The history of the Ottoman Empire, as seen by a seventeenth century German writer

Chronographus, Philo. Arca Temporum Mundi Reserata, Oder: Der Welt eröffnete Zeit- und Geschicht-Beschreibung. Begreiffend: Perspeculatum [...].

Augsburg, Jakob Koppmayer for Jakob Enderlin, 1693.

Folio (305 x 190 mm). 2 parts in 1 volume. (4), 31, (1), 64 pp. With 12 (instead of 16) plates containing 24 copper engravings. Modern boards.

 4.800,00

Fascinating, little-received chronographical study focusing on the history of the Eastern Mediterranean and Asia Minor, then under Ottoman rule. The anonymous late 17th-century German author hides behind the name of "Philo Chronographus" and is evidently identical with the "Philo Cosmographus" who produced the similarly themed geographical work, "Trinum Marinum", which is announced on the title page and was often issued together with this, though produced by a different publisher and catalogued separately. The first part of the work contains a general introduction which relates the 24 hours of the day to the time from Creation to the year 1800 (which is conceived of as the end of the world, leaving another mere 107 years of history to come!). The second part features a chronicle of the "Rule of the Ottoman Porte", from Sultan Osman to Suleyman II.

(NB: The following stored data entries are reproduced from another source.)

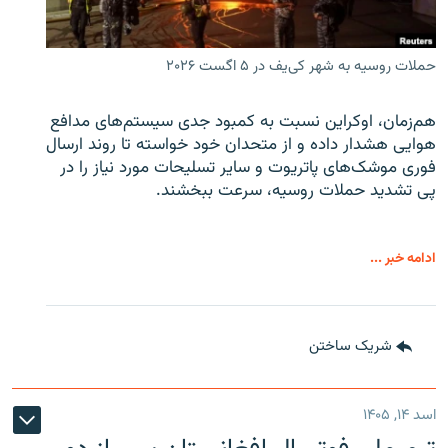
حملات روسیه به شهر کی‌یف در ۵ اگست ۲۰۲۶
هم‌زمان، اوکراین نسبت به کمبود جدی سیستم‌های مدافع
هوایی هشدار داده و از متحدان خود خواسته تا روند ارسال
فوری موشک‌های پاتریوت و سایر تسلیحات مورد نیاز را در
پی تشدید حملات روسیه، سرعت ببخشند.
ادامه خبر ...
شریک ساختن
اسد ۱۴, ۱۴۰۵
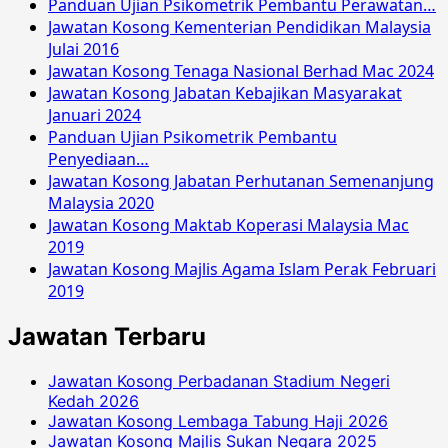
Panduan Ujian Psikometrik Pembantu Perawatan…
Jawatan Kosong Kementerian Pendidikan Malaysia
Julai 2016
Jawatan Kosong Tenaga Nasional Berhad Mac 2024
Jawatan Kosong Jabatan Kebajikan Masyarakat
Januari 2024
Panduan Ujian Psikometrik Pembantu
Penyediaan…
Jawatan Kosong Jabatan Perhutanan Semenanjung
Malaysia 2020
Jawatan Kosong Maktab Koperasi Malaysia Mac
2019
Jawatan Kosong Majlis Agama Islam Perak Februari
2019
Jawatan Terbaru
Jawatan Kosong Perbadanan Stadium Negeri
Kedah 2026
Jawatan Kosong Lembaga Tabung Haji 2026
Jawatan Kosong Majlis Sukan Negara 2025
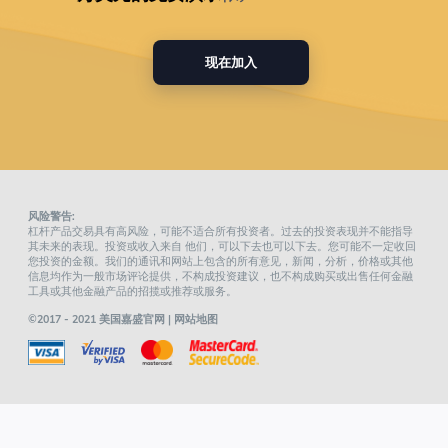
现在加入
风险警告:
杠杆产品交易具有高风险，可能不适合所有投资者。过去的投资表现并不能指导
其未来的表现。投资或收入来自 他们，可以下去也可以下去。您可能不一定收回
您投资的金额。我们的通讯和网站上包含的所有意见，新闻，分析，价格或其他
信息均作为一般市场评论提供，不构成投资建议，也不构成购买或出售任何金融
工具或其他金融产品的招揽或推荐或服务。
©2017 - 2021 美国嘉盛官网 |
网站地图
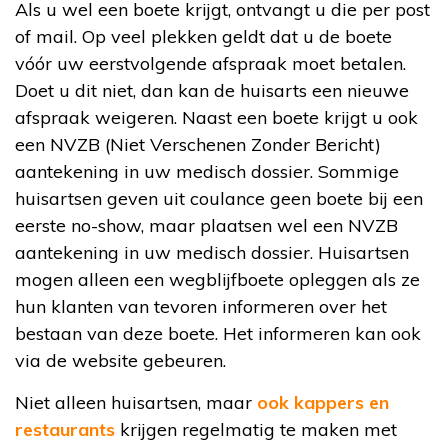
Als u wel een boete krijgt, ontvangt u die per post
of mail. Op veel plekken geldt dat u de boete
vóór uw eerstvolgende afspraak moet betalen.
Doet u dit niet, dan kan de huisarts een nieuwe
afspraak weigeren. Naast een boete krijgt u ook
een NVZB (Niet Verschenen Zonder Bericht)
aantekening in uw medisch dossier. Sommige
huisartsen geven uit coulance geen boete bij een
eerste no-show, maar plaatsen wel een NVZB
aantekening in uw medisch dossier. Huisartsen
mogen alleen een wegblijfboete opleggen als ze
hun klanten van tevoren informeren over het
bestaan van deze boete. Het informeren kan ook
via de website gebeuren.
Niet alleen huisartsen, maar
ook kappers en
restaurants
krijgen regelmatig te maken met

Numerous pages of plates (each page containing two copper engravings) depict costumes, animals and plants, maps and views of towns (Sultan Osman, the Ottoman Residence and a view of Constantinople, dolphins and cranes, Turkish ladies in their various garments, a cypress and a mastix tree, etc.).

The number of plates, and indeed even the arrangement of engravings on a single page, varies from copy to copy, but this wants 4 plates as compared to the table of plates. Well-preserved.

Literatur

VD 17, 12:645730N. Weller, Pseud. 439.